The first chapter, on The Edge of Heaven (2007) by Fatih Akin and Countess Sophia Hatun (1997) by Ayse Polat, focuses on second-generation Turkish German labor migrants and analyzes the cinematic production of heterogeneous diasporic spaces and subjects that transcend binaries of host-home or migrant-citizen. My second chapter, on Hidden (2005) by Michael Haneke and Exiles (2004) by Tony Gatlif, discusses the second-generation North African migrants in France and the violent history of French colonization of Algeria in relation to contemporary (postcolonial) French society.
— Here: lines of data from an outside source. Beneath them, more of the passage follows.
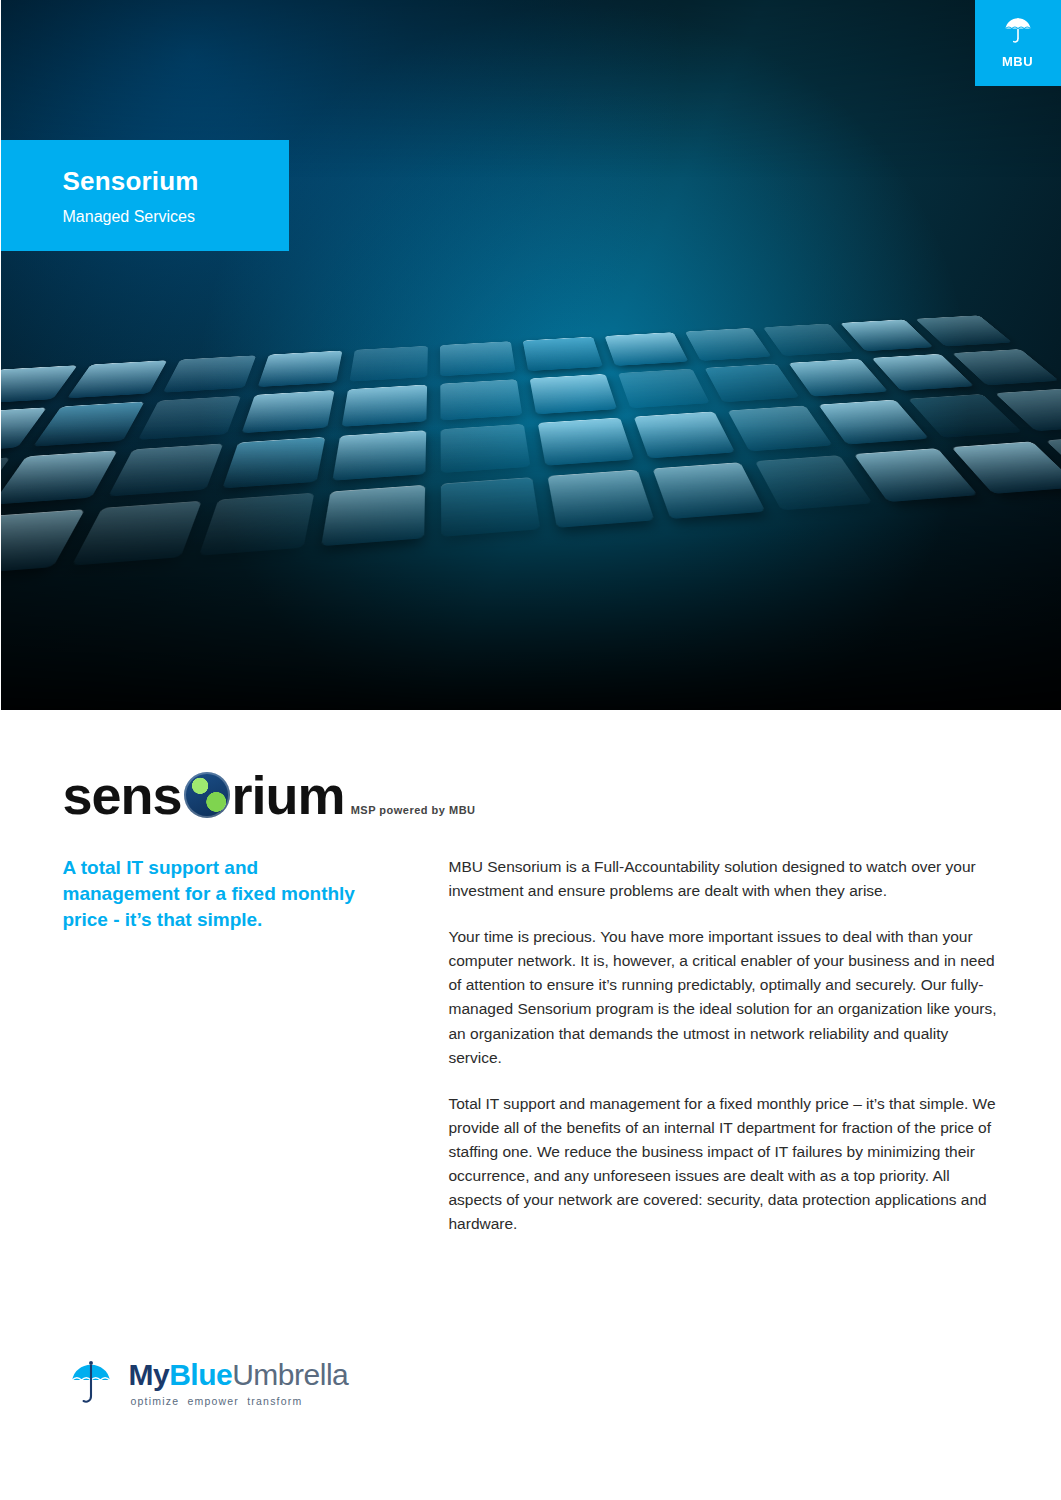MBU
Sensorium
Managed Services
sens rium MSP powered by MBU
A total IT support and management for a fixed monthly price - it’s that simple.
MBU Sensorium is a Full-Accountability solution designed to watch over your investment and ensure problems are dealt with when they arise.
Your time is precious. You have more important issues to deal with than your computer network. It is, however, a critical enabler of your business and in need of attention to ensure it’s running predictably, optimally and securely. Our fully-managed Sensorium program is the ideal solution for an organization like yours, an organization that demands the utmost in network reliability and quality service.
Total IT support and management for a fixed monthly price – it’s that simple. We provide all of the benefits of an internal IT department for fraction of the price of staffing one. We reduce the business impact of IT failures by minimizing their occurrence, and any unforeseen issues are dealt with as a top priority. All aspects of your network are covered: security, data protection applications and hardware.
MyBlue Umbrella
optimize empower transform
The third chapter, on the site-specific video installation Küba (2004) by Kutlug Ataman, focuses on the counter-stereotypical representation of migration in relation to the multichannel installation format as well as traditional forms of political cinema. The fourth and fifth chapters, on the video essay Sudeuropa (2005-7) by Raphael Cuomo and Maria Iorio and the video installation Sahara Chronicle (2006-9) by Ursula Biemann, respectively, examine the relationship between "illegal" migration and the creation of new borderlands in Southern Europe and North, West, and sub-Saharan Africa.